# Assignment 1
Can you render the records from the start through the line containing "-0.109747, 0.966694, -0.733982]]" as a two-column CSV with the columns request and answer? Give one row per request, put its text and its answer each in a single quoted field, and turn line breaks into spaces.

# Given text
# # #

On 9/28/21 11:44 AM, Dave Chinner wrote:
> On Mon, Sep 27, 2021 at 10:28:34AM +0800, JeffleXu wrote:
>> On 9/27/21 8:21 AM, Dave Chinner wrote:
>>> On Thu, Sep 23, 2021 at 09:02:26PM -0400, Vivek Goyal wrote:
>>>> On Fri, Sep 24, 2021 at 08:26:18AM +1000, Dave Chinner wrote:
>>>>> On Thu, Sep 23, 2021 at 03:02:41PM -0400, Vivek Goyal wrote:
>>> In the case that the user changes FS_XFLAG_DAX, the FUSE client
>>> needs to communicate that attribute change to the server, where the
>>> server then changes the persistent state of the on-disk inode so
>>> that the next time the client requests that inode, it gets the state
>>> it previously set. Unless, of course, there are server side policy
>>> overrides (never/always).
>>
>> One thing I'm concerned with is that, is the following behavior
>> consistent with the semantics of per-file DAX in ext4/xfs?

# # #

# Recorded data

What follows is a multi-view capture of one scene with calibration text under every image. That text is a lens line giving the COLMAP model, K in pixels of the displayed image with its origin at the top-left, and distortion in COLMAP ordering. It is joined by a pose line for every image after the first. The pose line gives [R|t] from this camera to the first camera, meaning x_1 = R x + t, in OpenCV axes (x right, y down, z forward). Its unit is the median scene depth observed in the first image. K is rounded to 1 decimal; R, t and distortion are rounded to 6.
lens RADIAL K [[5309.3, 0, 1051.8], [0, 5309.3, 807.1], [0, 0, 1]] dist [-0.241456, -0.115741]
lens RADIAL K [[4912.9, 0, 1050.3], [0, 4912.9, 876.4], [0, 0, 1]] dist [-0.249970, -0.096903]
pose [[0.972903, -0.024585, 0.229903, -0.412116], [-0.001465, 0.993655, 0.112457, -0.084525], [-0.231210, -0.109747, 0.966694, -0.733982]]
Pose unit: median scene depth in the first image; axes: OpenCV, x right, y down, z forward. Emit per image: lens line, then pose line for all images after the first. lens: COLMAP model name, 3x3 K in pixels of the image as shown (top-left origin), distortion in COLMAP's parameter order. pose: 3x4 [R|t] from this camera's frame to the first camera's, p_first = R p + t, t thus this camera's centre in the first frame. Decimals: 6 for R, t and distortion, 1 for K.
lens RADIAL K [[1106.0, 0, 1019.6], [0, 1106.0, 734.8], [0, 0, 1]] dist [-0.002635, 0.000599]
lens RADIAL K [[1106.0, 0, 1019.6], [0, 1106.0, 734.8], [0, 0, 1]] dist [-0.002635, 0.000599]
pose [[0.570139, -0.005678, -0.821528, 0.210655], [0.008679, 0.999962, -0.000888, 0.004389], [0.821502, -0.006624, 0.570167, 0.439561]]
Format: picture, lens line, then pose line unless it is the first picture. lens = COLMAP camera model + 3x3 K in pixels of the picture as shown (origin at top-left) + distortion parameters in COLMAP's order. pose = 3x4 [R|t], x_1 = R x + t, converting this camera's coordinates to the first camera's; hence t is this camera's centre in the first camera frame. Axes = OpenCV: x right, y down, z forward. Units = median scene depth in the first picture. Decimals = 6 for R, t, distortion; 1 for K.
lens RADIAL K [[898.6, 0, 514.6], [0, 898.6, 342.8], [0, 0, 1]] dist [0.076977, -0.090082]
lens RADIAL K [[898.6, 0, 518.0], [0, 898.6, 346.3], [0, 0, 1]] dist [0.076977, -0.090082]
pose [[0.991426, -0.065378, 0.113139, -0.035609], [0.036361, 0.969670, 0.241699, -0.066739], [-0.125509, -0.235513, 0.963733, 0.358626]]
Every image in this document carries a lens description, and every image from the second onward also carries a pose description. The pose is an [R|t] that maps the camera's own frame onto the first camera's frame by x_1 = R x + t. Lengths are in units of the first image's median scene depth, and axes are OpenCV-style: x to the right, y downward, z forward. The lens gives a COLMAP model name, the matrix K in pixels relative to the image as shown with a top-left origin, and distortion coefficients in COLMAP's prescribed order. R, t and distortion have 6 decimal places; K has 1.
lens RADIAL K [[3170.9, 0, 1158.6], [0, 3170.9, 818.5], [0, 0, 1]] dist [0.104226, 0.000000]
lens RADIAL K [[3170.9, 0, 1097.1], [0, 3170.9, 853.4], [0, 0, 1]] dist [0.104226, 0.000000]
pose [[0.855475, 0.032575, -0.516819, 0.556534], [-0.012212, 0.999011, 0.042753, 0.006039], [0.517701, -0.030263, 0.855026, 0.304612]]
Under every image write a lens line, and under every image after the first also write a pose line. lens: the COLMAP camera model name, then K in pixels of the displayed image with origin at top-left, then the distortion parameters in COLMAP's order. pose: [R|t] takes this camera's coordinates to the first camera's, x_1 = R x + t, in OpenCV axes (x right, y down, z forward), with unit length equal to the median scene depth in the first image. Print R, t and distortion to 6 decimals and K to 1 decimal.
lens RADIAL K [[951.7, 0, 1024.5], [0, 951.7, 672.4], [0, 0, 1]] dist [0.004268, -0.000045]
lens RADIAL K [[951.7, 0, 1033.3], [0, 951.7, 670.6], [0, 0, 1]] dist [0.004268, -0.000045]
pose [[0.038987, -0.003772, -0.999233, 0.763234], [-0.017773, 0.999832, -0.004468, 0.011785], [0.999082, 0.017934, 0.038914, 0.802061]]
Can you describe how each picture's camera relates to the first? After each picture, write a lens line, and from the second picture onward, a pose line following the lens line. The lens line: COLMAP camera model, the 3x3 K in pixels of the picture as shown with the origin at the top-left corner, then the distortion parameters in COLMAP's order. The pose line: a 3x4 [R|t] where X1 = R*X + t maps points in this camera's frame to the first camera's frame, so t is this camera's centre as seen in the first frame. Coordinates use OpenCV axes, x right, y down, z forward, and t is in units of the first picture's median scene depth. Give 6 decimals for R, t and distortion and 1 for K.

# # #

# Assignment 2
How would you continue the mailing-list thread on per-file DAX in FUSE from the point where it stops?

# Result 1
request,answer
"What follows is a multi-view capture of one scene with calibration text under every image. That text is a lens line giving the COLMAP model, K in pixels of the displayed image with its origin at the top-left, and distortion in COLMAP ordering. It is joined by a pose line for every image after the first. The pose line gives [R|t] from this camera to the first camera, meaning x_1 = R x + t, in OpenCV axes (x right, y down, z forward). Its unit is the median scene depth observed in the first image. K is rounded to 1 decimal; R, t and distortion are rounded to 6.","lens RADIAL K [[5309.3, 0, 1051.8], [0, 5309.3, 807.1], [0, 0, 1]] dist [-0.241456, -0.115741] lens RADIAL K [[4912.9, 0, 1050.3], [0, 4912.9, 876.4], [0, 0, 1]] dist [-0.249970, -0.096903] pose [[0.972903, -0.024585, 0.229903, -0.412116], [-0.001465, 0.993655, 0.112457, -0.084525], [-0.231210, -0.109747, 0.966694, -0.733982]]"

# Result 2
>>
>> Client changes FS_XFLAG_DAX, this change is communicated to server and
>> then server also returns **success**. Then client finds that this file
>> is not DAX enabled, since server doesn't honor the previously set state.
> 
> FS_XFLAG_DAX is advisory in nature - it does not have to be honored
> at inode instantiation.

Fine.

> 
>> IOWs, shall server always honor the persistent per-inode attribute of
>> host file (if the change of FS_XFLAG_DAX inside guest is stored as
>> persistent per-inode attribute on host file)?
> 
> If the user set the flag, then queries it, the server should be
> returning the state that the user set, regardless of whether it is
> being honored at inode instantiation time.
> 
> Remember, FS_XFLAG_DAX does not imply S_DAX and vice versa
Got it.

> 
>>>> Not sure what do you mean by server turns of DAX flag based on client
>>>> turning off DAX. Server does not have to do anything. If client decides
>>>> to not use DAX (in guest), it will not send FUSE_SETUPMAPPING requests
>>>> to server and that's it.
>>>
>>> Where does the client get it's per-inode DAX policy from if
>>> dax=inode is, like other DAX filesystems, the default behaviour?
>>>
>>> Where is the persistent storage of that per-inode attribute kept?
>>
>> In the latest patch set, it is not supported yet to change FS_XFLAG_DAX
>> (and thus setting/clearing persistent per-inode attribute) inside guest,
>> since this scenario is not urgently needed as the real using case.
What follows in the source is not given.